取引関係というタテ関係から、取組関係というヨコ関係にシフトするのです。
もちろん、営業マンに要求される能力も知識も従来の比ではありませんが、そのために人材育成に投資するのです。

②事例-1
C社は先行管理を始めて5年目ですが、2年前から「源流管理」を導入して、実質3ヶ月先行管理を実現しています。
営業マンが日頃の話し込みの中で、新しい商品企画の情報を耳にしました。
販売市場は大都市圏を意識した商品で、商品企画会社の持ち込み案件のようです。
さっそく、トップとコーディネーターへのインタビューを開始し、それによって得た情報を元に、C社のプランナー、デザイナー、上司、同僚とミーティングを持ち仮説を構築します。
大まかな「企画」「デザイン」「ネーミング」「パッケージ」「物流」にいたるまでのラフ提案を仕上げて、お客様と仮説の検証に入ります。

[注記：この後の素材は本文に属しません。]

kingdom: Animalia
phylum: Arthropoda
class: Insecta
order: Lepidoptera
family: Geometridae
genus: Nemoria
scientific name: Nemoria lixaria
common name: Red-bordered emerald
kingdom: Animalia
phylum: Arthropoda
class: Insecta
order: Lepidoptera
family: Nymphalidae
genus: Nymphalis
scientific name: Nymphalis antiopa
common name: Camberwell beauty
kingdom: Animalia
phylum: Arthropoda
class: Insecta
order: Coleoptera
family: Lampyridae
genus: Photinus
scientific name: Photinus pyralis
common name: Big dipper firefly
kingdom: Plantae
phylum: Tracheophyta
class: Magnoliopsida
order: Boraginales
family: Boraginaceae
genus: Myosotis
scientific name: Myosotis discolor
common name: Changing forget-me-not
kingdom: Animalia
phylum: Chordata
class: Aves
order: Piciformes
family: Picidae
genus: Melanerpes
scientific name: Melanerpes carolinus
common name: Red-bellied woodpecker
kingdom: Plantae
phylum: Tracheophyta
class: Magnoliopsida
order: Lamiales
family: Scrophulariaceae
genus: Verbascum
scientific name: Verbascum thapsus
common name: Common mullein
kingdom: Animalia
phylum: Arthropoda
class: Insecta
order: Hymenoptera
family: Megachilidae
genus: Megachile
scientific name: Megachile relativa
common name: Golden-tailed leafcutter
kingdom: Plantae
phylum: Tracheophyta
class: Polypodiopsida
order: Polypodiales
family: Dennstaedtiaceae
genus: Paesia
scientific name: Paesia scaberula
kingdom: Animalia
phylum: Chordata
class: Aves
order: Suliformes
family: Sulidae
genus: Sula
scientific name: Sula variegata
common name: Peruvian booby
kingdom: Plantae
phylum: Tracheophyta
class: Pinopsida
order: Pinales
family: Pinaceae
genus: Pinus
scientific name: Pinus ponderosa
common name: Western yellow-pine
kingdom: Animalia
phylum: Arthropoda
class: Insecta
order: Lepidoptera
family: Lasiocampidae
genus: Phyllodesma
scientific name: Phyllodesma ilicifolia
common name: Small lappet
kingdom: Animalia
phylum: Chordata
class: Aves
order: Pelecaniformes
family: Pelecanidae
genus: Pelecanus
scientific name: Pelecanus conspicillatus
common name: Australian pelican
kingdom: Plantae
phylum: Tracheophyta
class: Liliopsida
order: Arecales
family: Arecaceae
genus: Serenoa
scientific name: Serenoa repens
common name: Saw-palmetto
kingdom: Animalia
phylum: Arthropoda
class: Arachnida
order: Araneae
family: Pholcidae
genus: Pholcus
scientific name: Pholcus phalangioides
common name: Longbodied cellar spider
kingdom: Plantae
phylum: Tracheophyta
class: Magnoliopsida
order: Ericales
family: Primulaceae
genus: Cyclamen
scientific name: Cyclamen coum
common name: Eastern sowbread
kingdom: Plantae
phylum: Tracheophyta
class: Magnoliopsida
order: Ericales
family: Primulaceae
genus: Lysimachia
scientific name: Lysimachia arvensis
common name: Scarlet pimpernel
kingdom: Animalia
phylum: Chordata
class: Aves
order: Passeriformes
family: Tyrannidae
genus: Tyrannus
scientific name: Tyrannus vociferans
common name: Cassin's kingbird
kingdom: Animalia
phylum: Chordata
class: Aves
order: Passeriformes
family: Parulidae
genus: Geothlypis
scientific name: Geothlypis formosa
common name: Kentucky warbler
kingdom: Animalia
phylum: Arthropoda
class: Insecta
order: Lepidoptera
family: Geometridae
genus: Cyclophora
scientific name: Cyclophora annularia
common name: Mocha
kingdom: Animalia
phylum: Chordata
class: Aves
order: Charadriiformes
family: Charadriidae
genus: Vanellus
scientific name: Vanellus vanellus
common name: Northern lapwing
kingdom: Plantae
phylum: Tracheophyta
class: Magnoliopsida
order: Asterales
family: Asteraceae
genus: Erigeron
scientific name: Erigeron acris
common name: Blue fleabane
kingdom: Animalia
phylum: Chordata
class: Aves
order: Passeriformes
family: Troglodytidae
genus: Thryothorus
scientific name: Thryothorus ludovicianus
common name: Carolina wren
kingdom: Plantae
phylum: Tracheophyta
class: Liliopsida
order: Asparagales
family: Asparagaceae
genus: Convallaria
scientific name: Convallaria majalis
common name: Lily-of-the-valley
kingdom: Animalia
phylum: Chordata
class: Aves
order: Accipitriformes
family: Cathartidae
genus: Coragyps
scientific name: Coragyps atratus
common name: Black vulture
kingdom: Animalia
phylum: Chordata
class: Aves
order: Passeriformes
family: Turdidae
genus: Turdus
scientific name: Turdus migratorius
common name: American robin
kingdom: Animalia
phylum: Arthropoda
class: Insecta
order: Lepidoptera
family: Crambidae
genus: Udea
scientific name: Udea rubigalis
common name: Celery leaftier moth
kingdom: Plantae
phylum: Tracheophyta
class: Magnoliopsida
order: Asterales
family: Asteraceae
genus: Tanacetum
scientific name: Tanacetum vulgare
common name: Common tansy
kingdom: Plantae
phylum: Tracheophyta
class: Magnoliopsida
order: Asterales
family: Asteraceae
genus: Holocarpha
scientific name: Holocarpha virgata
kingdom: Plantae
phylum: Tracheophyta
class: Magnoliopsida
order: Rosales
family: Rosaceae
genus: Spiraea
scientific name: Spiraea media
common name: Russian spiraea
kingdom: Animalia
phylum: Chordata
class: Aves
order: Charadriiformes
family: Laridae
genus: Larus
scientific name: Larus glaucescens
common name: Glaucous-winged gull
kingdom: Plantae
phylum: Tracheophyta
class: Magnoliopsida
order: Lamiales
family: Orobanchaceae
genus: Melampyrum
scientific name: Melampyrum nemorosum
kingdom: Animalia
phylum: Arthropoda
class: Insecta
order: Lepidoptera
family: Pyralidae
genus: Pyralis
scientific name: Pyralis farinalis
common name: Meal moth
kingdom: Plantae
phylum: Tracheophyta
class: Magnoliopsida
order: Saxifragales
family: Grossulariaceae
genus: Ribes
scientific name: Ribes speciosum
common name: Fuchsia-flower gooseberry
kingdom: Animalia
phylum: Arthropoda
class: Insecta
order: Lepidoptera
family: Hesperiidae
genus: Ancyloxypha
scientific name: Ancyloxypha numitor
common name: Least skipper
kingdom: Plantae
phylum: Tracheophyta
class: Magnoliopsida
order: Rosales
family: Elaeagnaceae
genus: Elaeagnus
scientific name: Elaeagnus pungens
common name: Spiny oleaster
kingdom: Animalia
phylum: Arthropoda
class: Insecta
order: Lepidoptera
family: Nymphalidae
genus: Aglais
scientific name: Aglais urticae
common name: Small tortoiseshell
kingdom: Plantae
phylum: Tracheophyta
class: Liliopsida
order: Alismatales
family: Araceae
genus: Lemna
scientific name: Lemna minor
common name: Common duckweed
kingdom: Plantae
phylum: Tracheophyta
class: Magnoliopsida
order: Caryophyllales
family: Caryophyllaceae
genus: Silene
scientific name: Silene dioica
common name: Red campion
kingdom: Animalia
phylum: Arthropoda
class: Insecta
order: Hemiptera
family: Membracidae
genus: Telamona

数度の仮説構築と検証を繰り返した後、受注することが出きました。納期は3ヵ月後ですが、ほぼ独占契約に近い形で契約が出来ました。

ま と め
売上高を追求すると、お客様に媚びて、接待交際費を使い、お客様に振り回されて、挙句の果てに価格競争という消耗戦に巻き込まれてしまいます。
そして、いとも簡単に別のライバルに横取りされてしまいます。
価格で勝負すれば、価格で負けるのです。付加価値、すなわち、利益で勝負するべきです。
売上高は利益を追求するための手段に過ぎません。利益の中でも特に経常利益が、企業が追求すべき目標であり、決して売上高ではありません。
利益を追求すれば、売上高はおのずと付いて来ます。